Indeed, Trump’s peace plan conspicuously began with a purely economic proposal – a fund raised from private investors in the Persian Gulf states and other countries that would spend $50 billion over ten years on infrastructure and development projects in the occupied territories. As the plan’s main author, Trump son-in-law and White House advisor Jared Kushner explicitly stated upon its unveiling, “Today is not about political solutions — we will get to them later.”

And although Mr. Biden just issued a re-endorsement of two-state, it’s more than a little interesting that during his Senate confirmation hearings, Blinken acknowledged that “Realistically it’s hard to see near-term prospects for moving forward on that.” That’s hardly a sign of perceived urgency. Perhaps more revealing: The numerous recent articles (all pre-dating the latest Middle East fighting) reporting Mr. Biden’s determination to deemphasize the Middle East as a U.S. foreign priority to begin with – and evidence the administration was following through in official policy declarations and staffing decisions.

Not that this relative indifference marked a significant change in candidate Biden’s campaign positions. In fact, he praised the Trump “Abraham Accords” that normalized relations between Israel and several Arab countries. And although Mr. Biden did charge that Trump’s strong pro-Israel tilt had made a negotiated Israel-Palestinian settlement “even more difficult,” his campaign’s main foreign policy statement didn’t even mention the issue. (Perhaps that’s because he reserved his more detailed – and somewhat more critical – verdict for his campaign’s articulation of a policy toward “the Jewish community.”)

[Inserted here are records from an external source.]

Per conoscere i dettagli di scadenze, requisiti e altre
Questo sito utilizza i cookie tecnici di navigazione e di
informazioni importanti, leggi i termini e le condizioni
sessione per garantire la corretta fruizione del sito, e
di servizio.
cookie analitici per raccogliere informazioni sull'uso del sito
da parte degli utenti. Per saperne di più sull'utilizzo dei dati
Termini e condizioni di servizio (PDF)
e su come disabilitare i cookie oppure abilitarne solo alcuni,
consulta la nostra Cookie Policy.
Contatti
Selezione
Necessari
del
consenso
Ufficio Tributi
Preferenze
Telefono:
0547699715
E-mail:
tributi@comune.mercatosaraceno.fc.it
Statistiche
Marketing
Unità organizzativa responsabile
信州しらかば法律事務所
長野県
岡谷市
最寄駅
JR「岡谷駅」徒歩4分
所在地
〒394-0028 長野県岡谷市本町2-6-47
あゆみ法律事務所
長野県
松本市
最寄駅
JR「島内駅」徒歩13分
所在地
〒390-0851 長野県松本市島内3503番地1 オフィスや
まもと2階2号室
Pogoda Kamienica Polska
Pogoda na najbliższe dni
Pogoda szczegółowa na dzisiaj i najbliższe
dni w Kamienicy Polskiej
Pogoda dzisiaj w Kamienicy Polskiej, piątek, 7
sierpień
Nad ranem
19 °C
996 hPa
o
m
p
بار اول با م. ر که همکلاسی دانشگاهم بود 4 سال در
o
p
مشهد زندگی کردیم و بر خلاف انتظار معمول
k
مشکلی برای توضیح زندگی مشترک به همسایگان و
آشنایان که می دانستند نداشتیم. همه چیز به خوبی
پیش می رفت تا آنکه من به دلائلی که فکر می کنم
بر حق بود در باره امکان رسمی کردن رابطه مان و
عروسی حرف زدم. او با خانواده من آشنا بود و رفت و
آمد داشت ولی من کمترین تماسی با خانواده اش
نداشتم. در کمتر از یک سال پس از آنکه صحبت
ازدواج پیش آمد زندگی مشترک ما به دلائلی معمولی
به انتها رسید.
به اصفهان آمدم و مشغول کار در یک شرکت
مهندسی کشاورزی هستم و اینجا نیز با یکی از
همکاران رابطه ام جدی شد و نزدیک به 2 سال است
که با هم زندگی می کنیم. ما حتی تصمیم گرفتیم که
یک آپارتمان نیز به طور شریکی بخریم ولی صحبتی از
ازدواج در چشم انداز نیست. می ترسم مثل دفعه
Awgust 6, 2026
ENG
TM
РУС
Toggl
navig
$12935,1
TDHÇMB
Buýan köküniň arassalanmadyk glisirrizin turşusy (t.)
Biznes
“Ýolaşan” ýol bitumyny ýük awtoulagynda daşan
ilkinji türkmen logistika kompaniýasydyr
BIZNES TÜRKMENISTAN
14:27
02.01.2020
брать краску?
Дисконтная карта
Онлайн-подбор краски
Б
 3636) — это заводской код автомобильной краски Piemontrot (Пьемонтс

But the foreign policy Blob’s judgement were much harsher – largely because Trump was seen to be recklessly ignoring the Palestinians’ legitimate aspirations and the supposedly obvious reality that not only was peace between Israel and the Palestinians was impossible without taking the latter’s interests seriously, but that meaningful progress toward pacifying and even stabilizing the entire Middle East was as well. (See, e.g., here and here).

It’s an exaggeration to say that the President has now repudiated this pre-Trump conventional wisdom on the Israel-Palestinian conflict. But he’s clearly in no rush to embrace it. And given his other adoptions of Trump-ian stances, it strikes me as evidence that not only is Mr. Biden moving away from pre-Trump globalism, but that the days of this strategy dominating American foreign policymaking writ large are numbered themselves.